Warten, bis die Anlage ans Netz geht
Bisher dauerte es teilweise Monate, bis der Netzbetreiber den Anschluss einer Fotovoltaikanlage an das Stromnetz genehmigt. Das heißt auch, dass die Anlage in dieser Zeit keinen Solarstrom produziert und der Besitzer Einnahmen verliert. Die Gründe für die Verzögerung sind vielfältig.
Das enorme Interesse an Fotovoltaik ist ein Grund. „2022 haben wir quasi eine Verdoppelung der Anträge für den Netzanschluss von PV-Anlagen verzeichnet“, schreibt Creos in einer Stellungnahme. Läuft alles nach Plan, geht es vergleichsweise schnell: Im Schnitt erhält ein Kunde von Creos innerhalb von acht Tagen eine Antwort, ob die lokale Netzkapazität den Betrieb einer Fotovoltaikanlage erlaubt. Die Wartezeit für einen Termin mit einem Creos-Techniker betrage aktuell zweieinhalb Wochen.

Das Problem ist allerdings, dass ein Termin in vielen Fällen nicht reicht. Es sind meist eher zwei bis drei. Da sind schnell mehrere Monate vergangen. Das Energieministerium setzt nun zusammen mit Creos auf verstärkte Digitalisierung. In den nächsten Monaten soll eine App die Abläufe vereinfachen. Der Elektriker oder Installateur kann damit die technischen Vorgaben des Netzbetreibers Schritt für Schritt nachvollziehen und schließlich den Abschluss der Arbeiten direkt über die App melden. Für die Installation von Autoladesäulen gebe es bereits eine entsprechende App, erklärt Claude Turmes. Im besten Fall reicht dann ein Abnahmetermin. Auch das digitale Kundenportal für die Anträge beschleunige das Verfahren bereits jetzt, betont Creos.
Jeder wird zum Energieproduzenten
Das Tempo der Energiewende zieht deutlich an. Die Motivation der Bürger ist groß, doch das Frustpotenzial ist angesichts der Hürden ebenso hoch. Das zeigten die Antworten auf den Leseraufruf von Reporter.lu. „Wir müssen auch als Staat besser werden: Wenn jemand die tolle Initiative ergreift und eine Fotovoltaikanlage installiert, dann kann es nicht sein, dass sein Antrag auf die staatliche Beihilfe nach elf Monaten noch nicht aufgemacht wurde“, sagt Claude Turmes. Die Regierung will die Antragsformulare vereinfachen.

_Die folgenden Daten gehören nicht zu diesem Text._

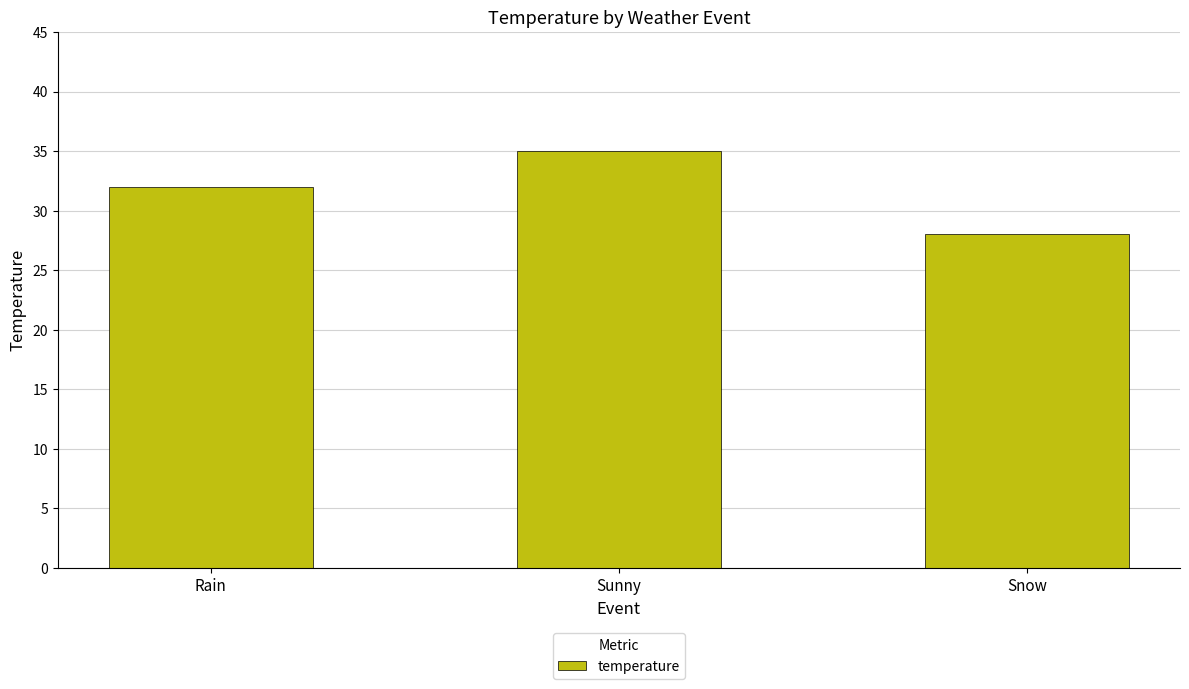

Count the values in the range 28 to 35.

3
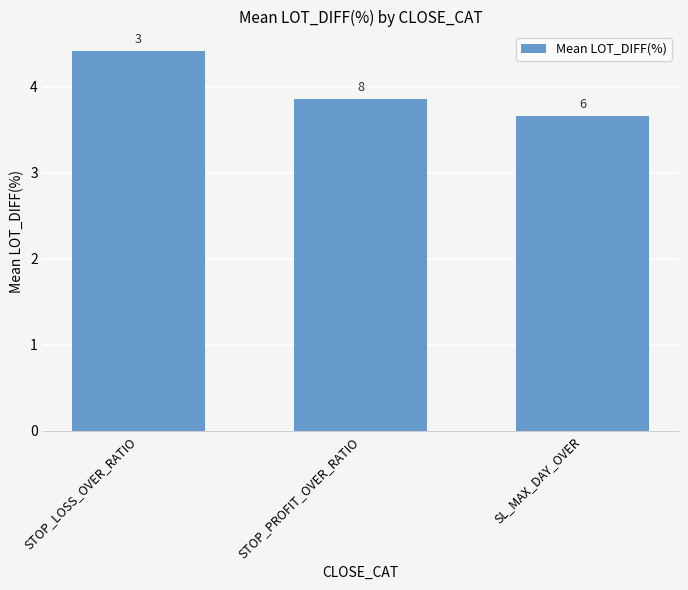

Does the chart contain any negative values?

No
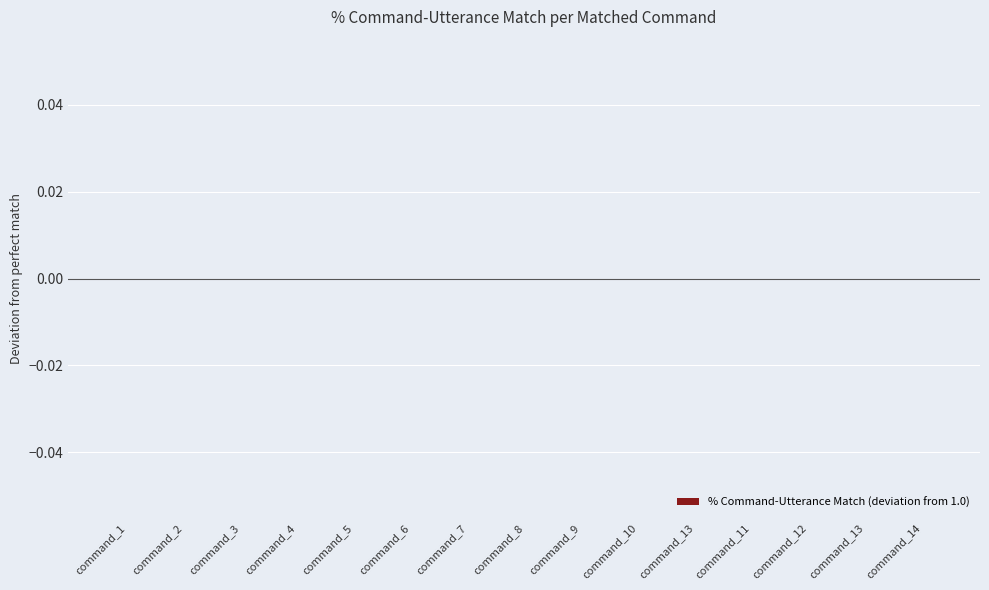

How many distinct data groups are displayed?

1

Zusätzliches Personal für die Umweltverwaltung soll die Auszahlung der Förderungen ebenfalls beschleunigen.
Der Wille ist da, die Technik verfügbar, zig Millionen Euro an Fördermitteln stehen bereit. „Trotzdem müssen wir an sehr vielen kleinen Stellschrauben drehen und Hürden abbauen“, sagt der Energieminister. Das hat für Claude Turmes auch mit der grundsätzlichen Veränderung der Energiewende zu tun: Statt mit einer Handvoll großen Unternehmen Regeln abzustimmen, haben der Staat und die Gemeinden es künftig mit Tausenden oder gar Hunderttausenden Energieproduzenten zu tun. Die Anpassung an diese neue Realität beginnt erst.